You should use the resource groups however best suit your organisation but with a view to future proofing the use case. A shared service resource group is not uncommon and perfectly fine to use but if your Logic App integrates with other Azure resources would you not require access to those resources also? In which case I would probably place the logic app in the same resource group as the application resources that it will be using. Shared lifecycle and shared access control for the application as a whole. Your situation may be different but this is how I would commonly set this up. Remember, you can apply different authorisation levels to the resource groups using different RBAC role assignments, e.g. logic app operator or logic app contributor.
Regarding the Azure resources to integrate with - if said resource is owned by the centralised integration team anyway e.g. a shared instance of Azure Service Bus, they can just provision it within the same "kitchen sink" group or have another one for shared services relied upon by multiple LAs. Within the context, whether there are 1 or 2 groups, does not really make a difference.
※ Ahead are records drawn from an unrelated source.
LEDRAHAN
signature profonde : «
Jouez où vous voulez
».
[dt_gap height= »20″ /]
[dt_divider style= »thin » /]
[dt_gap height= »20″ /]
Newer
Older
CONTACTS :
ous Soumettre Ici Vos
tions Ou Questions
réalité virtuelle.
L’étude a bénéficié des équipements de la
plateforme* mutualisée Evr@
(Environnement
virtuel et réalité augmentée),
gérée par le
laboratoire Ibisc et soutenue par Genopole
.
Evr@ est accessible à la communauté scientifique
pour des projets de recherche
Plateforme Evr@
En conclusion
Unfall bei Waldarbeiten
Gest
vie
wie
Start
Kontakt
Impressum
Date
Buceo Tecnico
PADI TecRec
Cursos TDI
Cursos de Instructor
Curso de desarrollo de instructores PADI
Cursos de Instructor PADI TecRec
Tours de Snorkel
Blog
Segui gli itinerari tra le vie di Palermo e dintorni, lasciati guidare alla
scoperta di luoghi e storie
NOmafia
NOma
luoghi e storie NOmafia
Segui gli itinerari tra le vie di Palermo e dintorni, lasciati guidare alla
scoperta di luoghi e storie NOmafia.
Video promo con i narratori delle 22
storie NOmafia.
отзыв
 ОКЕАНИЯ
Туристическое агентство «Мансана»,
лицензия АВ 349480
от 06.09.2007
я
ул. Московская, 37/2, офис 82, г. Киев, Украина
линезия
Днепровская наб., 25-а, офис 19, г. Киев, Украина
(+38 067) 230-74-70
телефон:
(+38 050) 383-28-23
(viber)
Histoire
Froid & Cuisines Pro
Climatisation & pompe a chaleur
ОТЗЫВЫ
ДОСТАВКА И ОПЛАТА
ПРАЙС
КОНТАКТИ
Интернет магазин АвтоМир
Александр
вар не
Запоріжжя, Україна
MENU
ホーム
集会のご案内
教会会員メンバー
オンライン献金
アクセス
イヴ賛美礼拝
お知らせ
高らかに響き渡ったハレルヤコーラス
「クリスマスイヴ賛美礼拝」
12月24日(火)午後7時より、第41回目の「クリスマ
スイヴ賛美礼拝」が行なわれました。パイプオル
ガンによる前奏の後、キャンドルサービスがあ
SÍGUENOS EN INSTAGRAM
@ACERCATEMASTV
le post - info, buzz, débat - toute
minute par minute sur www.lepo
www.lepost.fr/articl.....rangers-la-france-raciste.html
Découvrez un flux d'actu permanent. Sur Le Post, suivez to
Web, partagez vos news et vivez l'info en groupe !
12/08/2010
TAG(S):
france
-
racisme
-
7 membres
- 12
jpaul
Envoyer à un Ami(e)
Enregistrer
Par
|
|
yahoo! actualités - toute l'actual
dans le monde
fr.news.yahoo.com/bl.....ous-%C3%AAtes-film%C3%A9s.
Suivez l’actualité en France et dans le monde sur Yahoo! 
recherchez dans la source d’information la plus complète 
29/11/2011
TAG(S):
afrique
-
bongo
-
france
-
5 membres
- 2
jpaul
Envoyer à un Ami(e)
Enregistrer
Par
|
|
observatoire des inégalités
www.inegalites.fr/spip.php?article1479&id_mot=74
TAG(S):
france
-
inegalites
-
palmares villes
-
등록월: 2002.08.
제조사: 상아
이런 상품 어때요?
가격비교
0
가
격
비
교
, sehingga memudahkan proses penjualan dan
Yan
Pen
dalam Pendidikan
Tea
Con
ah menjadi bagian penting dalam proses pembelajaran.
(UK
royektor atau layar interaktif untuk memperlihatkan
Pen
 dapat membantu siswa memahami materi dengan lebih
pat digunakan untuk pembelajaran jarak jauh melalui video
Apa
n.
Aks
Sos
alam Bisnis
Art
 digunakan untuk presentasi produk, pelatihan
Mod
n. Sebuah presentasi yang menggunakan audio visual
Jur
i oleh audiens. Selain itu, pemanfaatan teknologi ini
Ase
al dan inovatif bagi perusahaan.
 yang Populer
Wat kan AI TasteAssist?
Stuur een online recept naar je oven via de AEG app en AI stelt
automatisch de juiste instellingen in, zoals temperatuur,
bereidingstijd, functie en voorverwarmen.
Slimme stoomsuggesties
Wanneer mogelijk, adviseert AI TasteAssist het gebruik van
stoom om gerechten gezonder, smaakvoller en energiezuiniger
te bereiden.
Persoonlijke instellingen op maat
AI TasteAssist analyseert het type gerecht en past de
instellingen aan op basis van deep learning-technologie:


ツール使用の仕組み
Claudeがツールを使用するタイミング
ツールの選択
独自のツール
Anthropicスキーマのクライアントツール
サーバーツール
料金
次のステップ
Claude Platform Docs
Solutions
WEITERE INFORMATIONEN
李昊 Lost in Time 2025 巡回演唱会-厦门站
Conversely, if it is a resource owned by some other team, I think it would be strange, from the deployment perspective, to mix assets with varying ownership within the same RG. It would be more natural to just allow access (by the team owning the target resource) for a managed identity (of the LA). Or, if some other method of authentication is required - handle credentials in Azure Key Vault. The vault would be owned and administered by the centralised team - and again provisioned within the single RG along (or beside one) with the LAs requiring access to said secrets.
To clarify, I'm not questioning whether an RG for shared services (e.g. logging, monitoring, enterprise-scale message bus...) is appropriate. That is tangential to the question. I'm specifically talking about the core integration logic implemented with LAs + related resources that are not shared.
So while I do not think you have given convincing arguments to split LAs into multiple RGs in the context of a centrally managed "integration platform", I will accept your answer. As I already suspected in the beginning, the topic itself might be unsuitable for a Q&A format as there is no clear-cut answer.